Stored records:
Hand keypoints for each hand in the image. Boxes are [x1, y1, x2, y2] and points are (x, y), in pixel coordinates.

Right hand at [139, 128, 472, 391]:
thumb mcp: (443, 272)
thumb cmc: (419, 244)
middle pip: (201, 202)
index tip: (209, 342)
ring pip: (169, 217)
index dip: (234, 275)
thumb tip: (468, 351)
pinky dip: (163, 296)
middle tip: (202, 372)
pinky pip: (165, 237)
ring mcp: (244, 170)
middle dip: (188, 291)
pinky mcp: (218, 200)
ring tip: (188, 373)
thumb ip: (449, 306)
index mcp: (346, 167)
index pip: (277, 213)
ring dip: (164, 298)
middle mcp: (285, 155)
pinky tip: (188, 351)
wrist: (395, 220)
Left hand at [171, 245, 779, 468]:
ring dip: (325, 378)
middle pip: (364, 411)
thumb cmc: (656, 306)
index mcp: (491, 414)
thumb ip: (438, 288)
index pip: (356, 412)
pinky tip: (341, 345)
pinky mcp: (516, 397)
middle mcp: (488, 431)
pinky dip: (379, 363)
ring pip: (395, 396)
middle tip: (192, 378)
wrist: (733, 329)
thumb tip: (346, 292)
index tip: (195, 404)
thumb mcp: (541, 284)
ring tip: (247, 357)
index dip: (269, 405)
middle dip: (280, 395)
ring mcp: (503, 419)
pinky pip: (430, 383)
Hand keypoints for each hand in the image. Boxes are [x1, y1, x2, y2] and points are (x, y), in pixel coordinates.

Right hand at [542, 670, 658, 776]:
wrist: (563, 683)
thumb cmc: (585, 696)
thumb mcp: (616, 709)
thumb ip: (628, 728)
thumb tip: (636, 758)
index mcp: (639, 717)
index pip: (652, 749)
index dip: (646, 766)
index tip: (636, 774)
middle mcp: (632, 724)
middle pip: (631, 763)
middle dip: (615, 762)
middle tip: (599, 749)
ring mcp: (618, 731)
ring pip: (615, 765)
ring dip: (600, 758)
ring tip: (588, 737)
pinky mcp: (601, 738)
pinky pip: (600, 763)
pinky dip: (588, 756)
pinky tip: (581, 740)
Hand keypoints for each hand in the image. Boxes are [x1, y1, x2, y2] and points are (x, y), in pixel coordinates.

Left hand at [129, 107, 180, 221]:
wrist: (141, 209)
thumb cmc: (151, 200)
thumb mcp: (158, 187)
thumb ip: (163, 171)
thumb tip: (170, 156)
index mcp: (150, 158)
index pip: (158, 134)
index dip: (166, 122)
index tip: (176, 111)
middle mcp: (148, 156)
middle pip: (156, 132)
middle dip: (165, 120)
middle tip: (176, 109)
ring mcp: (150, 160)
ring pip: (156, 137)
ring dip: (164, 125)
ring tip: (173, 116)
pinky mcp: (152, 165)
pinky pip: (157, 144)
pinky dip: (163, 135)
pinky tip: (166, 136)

**What the task asks:**
Every entry must appear in the answer, reproduced exactly.

**Finished task:**
Hand keypoints for each hand in the image. Boxes are [x1, y1, x2, y2] and points are (x, y), in pixel coordinates.

Right hand at [139, 128, 472, 391]:
thumb mcp: (443, 272)
thumb cmc: (419, 244)
middle pip: (201, 202)
index tip: (209, 342)
ring pip: (169, 217)
index dip: (234, 275)
thumb tip: (468, 351)
pinky dip: (163, 296)
middle tip: (202, 372)
pinky pip: (165, 237)
ring mcp: (244, 170)
middle dip: (188, 291)
pinky mcp: (218, 200)
ring tip: (188, 373)
thumb ip: (449, 306)
index mcp: (346, 167)
index pip: (277, 213)
ring dip: (164, 298)
middle mcp: (285, 155)
pinky tip: (188, 351)
wrist: (395, 220)
Left hand at [171, 245, 779, 468]:
ring dip: (325, 378)
middle pip: (364, 411)
thumb cmc: (656, 306)
index mcp: (491, 414)
thumb ip: (438, 288)
index pip: (356, 412)
pinky tip: (341, 345)
pinky mcp: (516, 397)
middle mcp: (488, 431)
pinky dip: (379, 363)
ring pip: (395, 396)
middle tip: (192, 378)
wrist: (733, 329)
thumb tip: (346, 292)
index tip: (195, 404)
thumb mcp: (541, 284)
ring tip: (247, 357)
index dip: (269, 405)
middle dip: (280, 395)
ring mcp: (503, 419)
pinky pip: (430, 383)
Hand keypoints for each hand in the image. Boxes are [x1, y1, x2, y2] and points are (x, y), in pixel coordinates.

Right hand at [542, 670, 658, 776]:
wrist: (563, 683)
thumb cmc: (585, 696)
thumb mcp: (616, 709)
thumb ip: (628, 728)
thumb tip: (636, 758)
index mcp: (639, 717)
index pip: (652, 749)
index dip: (646, 766)
index tip: (636, 774)
middle mcp: (632, 724)
middle pip: (631, 763)
middle dip: (615, 762)
middle tip: (599, 749)
ring mcp: (618, 731)
ring pip: (615, 765)
ring dip: (600, 758)
ring tip: (588, 737)
pinky mcp: (601, 738)
pinky pip: (600, 763)
pinky dip: (588, 756)
pinky tip: (581, 740)
Hand keypoints for each hand in the image. Boxes are [x1, y1, x2, y2] and points are (x, y), in pixel coordinates.

Left hand at [129, 107, 180, 221]:
wrist: (141, 209)
thumb cmc: (151, 200)
thumb mcp: (158, 187)
thumb ip: (163, 171)
thumb tip: (170, 156)
index mcp: (150, 158)
index pip: (158, 134)
index dip: (166, 122)
index tip: (176, 111)
middle mcp: (148, 156)
middle pip: (156, 132)
middle dip: (165, 120)
middle tip: (176, 109)
ring mcp: (150, 160)
ring pip: (156, 137)
ring dip: (164, 125)
ring tip: (173, 116)
pinky mcp: (152, 165)
pinky pip: (157, 144)
pinky dip: (163, 135)
pinky tip: (166, 136)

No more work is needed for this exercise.